Keep in mind that it’s not a bad thing to enjoy material things, to spend money on others, to enjoy one’s economic power or to enjoy other pleasures that may come from buying a new outfit or a new car. We’re talking now about having so much of those kinds of behaviors that they undermine our financial well-being.
Before we leave spending, it’s important to note that some people have difficulty spending and it causes just as much pain and discomfort in their lives as overspending does. This is a rarer money issue and I have not worked with anyone who has it. However, I attended a Debtors Anonymous meeting when preparing for a radio program on money behaviors. I interviewed a non-spender after the meeting. She owned just one pair of earrings and had lost one of the pair. A replacement pair would have cost about five dollars. She couldn’t bear to spend the money and instead moved the remaining earring from one ear to the other, each day, so that the holes in her ears would not close. At the root of her pattern: feelings of unworthiness and fear of not having money.

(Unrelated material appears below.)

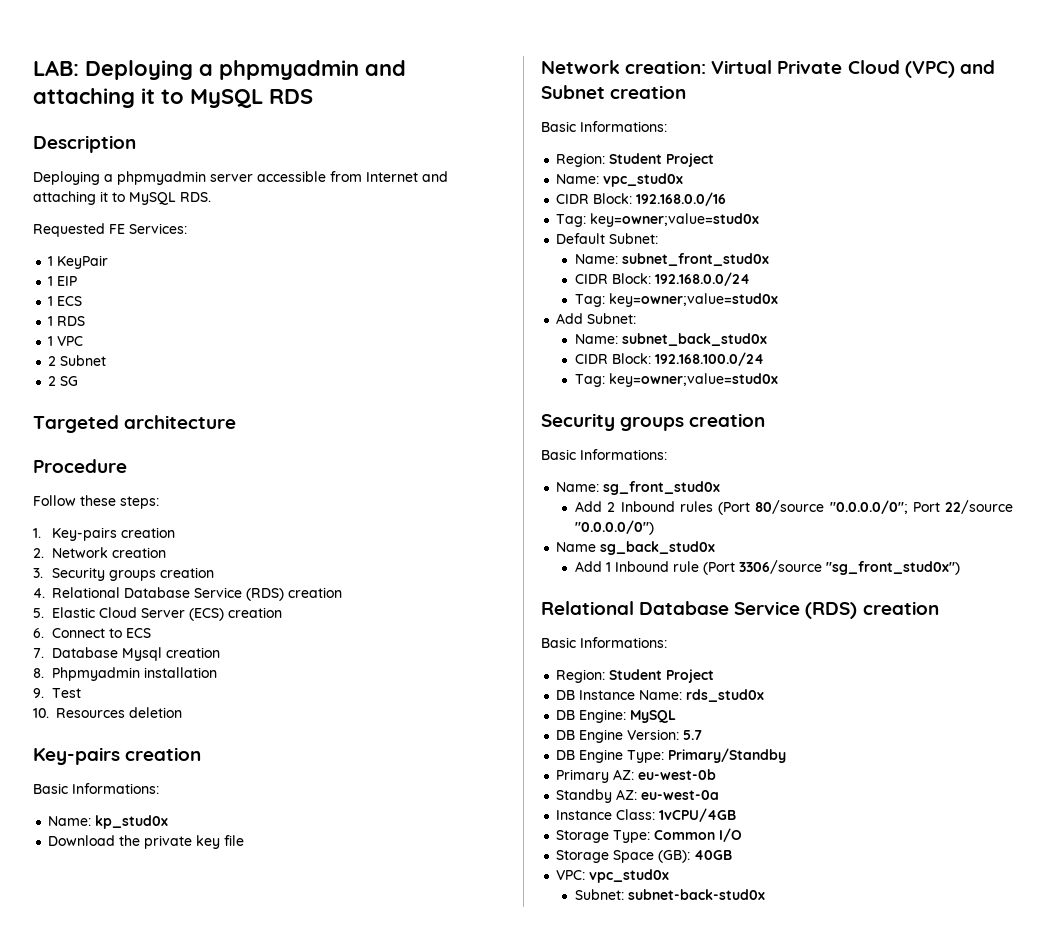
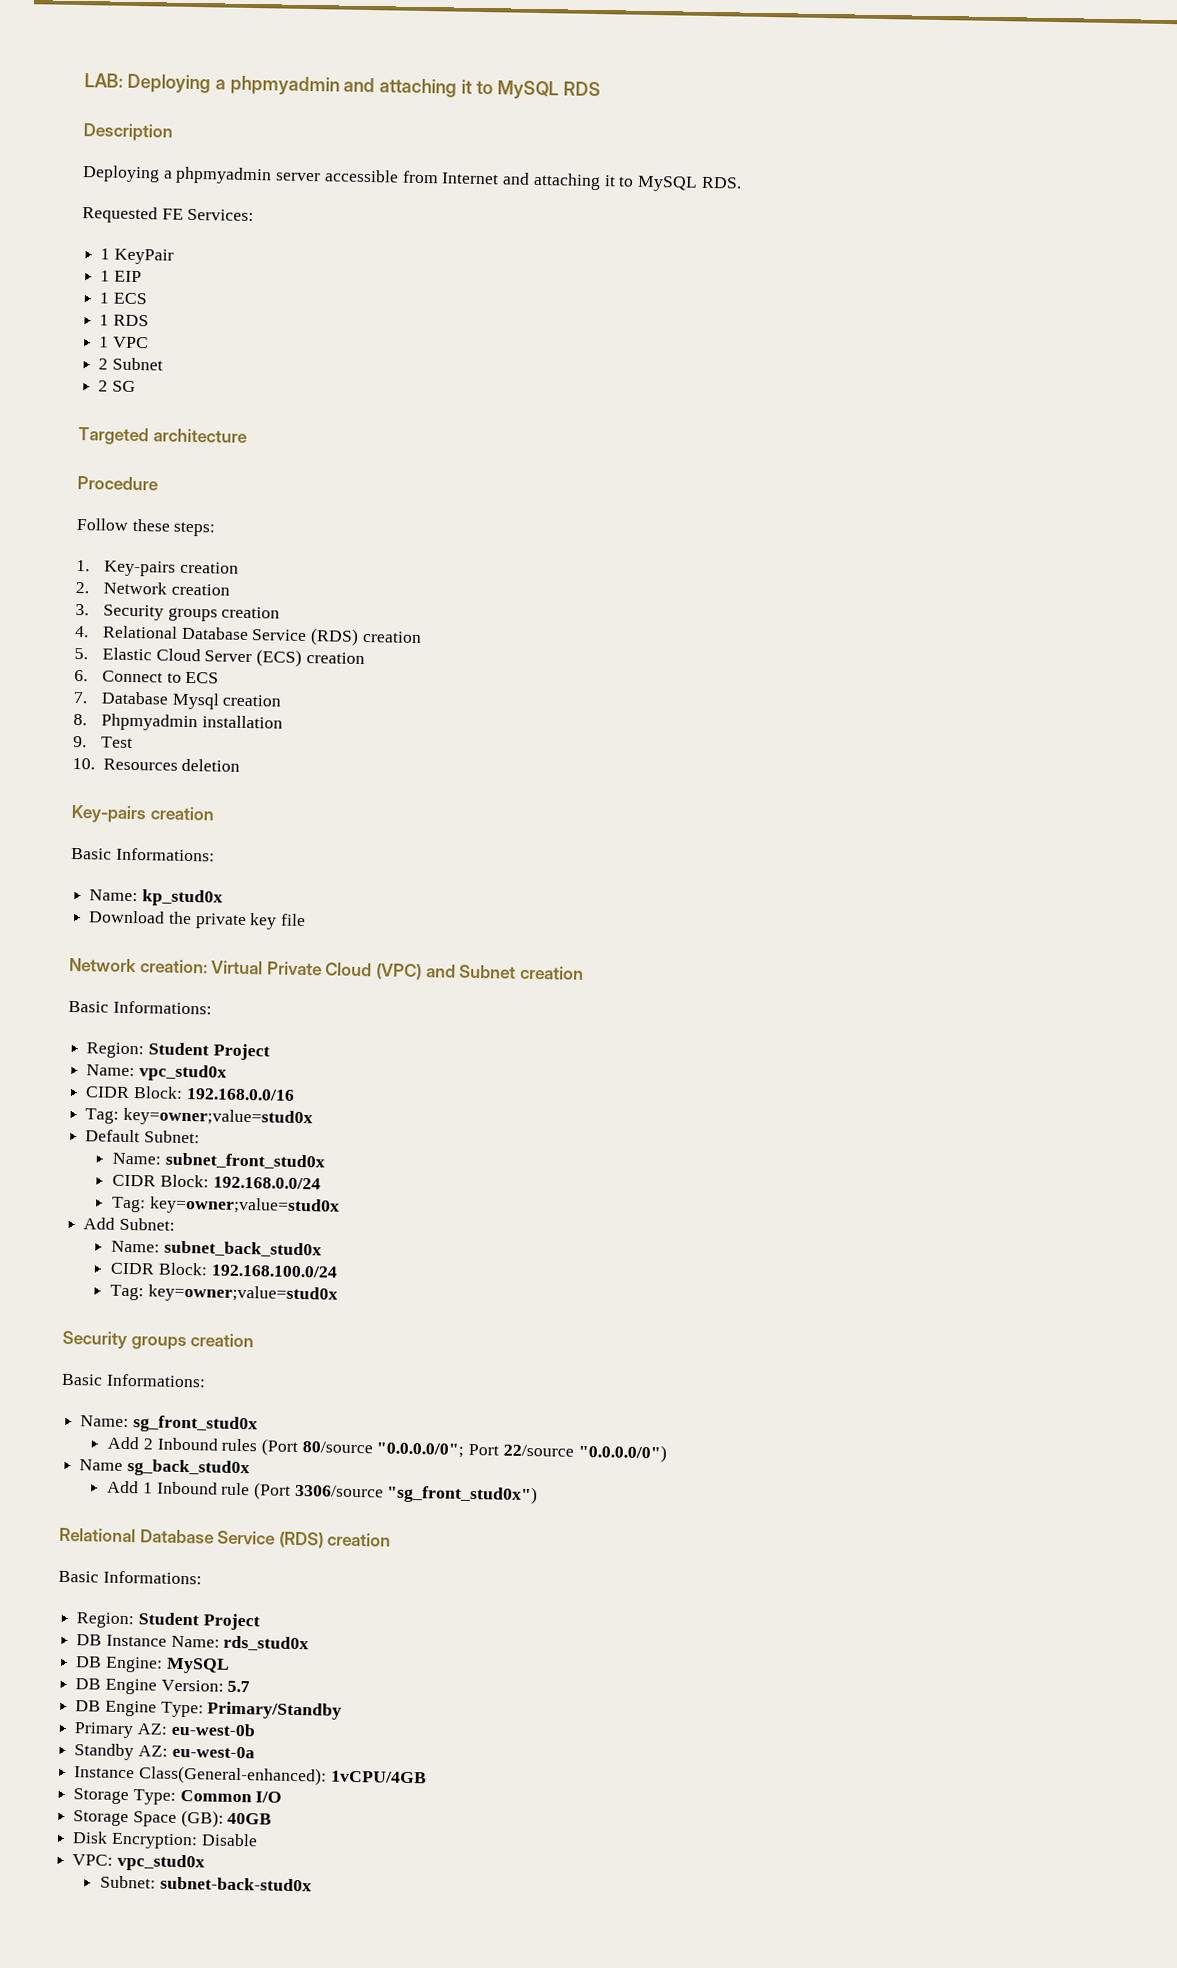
[616,809,656,820] Class: -> [137,1765,327,1786] Class(General-enhanced):
(733, 855) none -> [72,1831,258,1850] // Disk Encryption: Disable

Saving and Investing. The most common patterns in this realm are the inability to save and the inability to take enough investment risk to get ahead financially. The inability to save stems primarily from overspending. But it can also be rooted in a distaste for “having” money. In my family of origin, for example, I was taught that the good people are poor people and that rich people (meaning middle class or more) sell their souls to get money. It would be a challenge save and invest with those kinds of beliefs!
The inability to take prudent investment risk is more likely to come from experience as an investor or from having lived through (or had parents who lived through) a time like the Great Depression. Beliefs that sustain this pattern may be formed in childhood–or later in life–when people generalize from an experience and expect the future to be like the past, ignoring the possibility that changes in circumstances or tactics might produce a different outcome.
Anne M. Lieberman is a Certified Lefkoe Method Facilitator.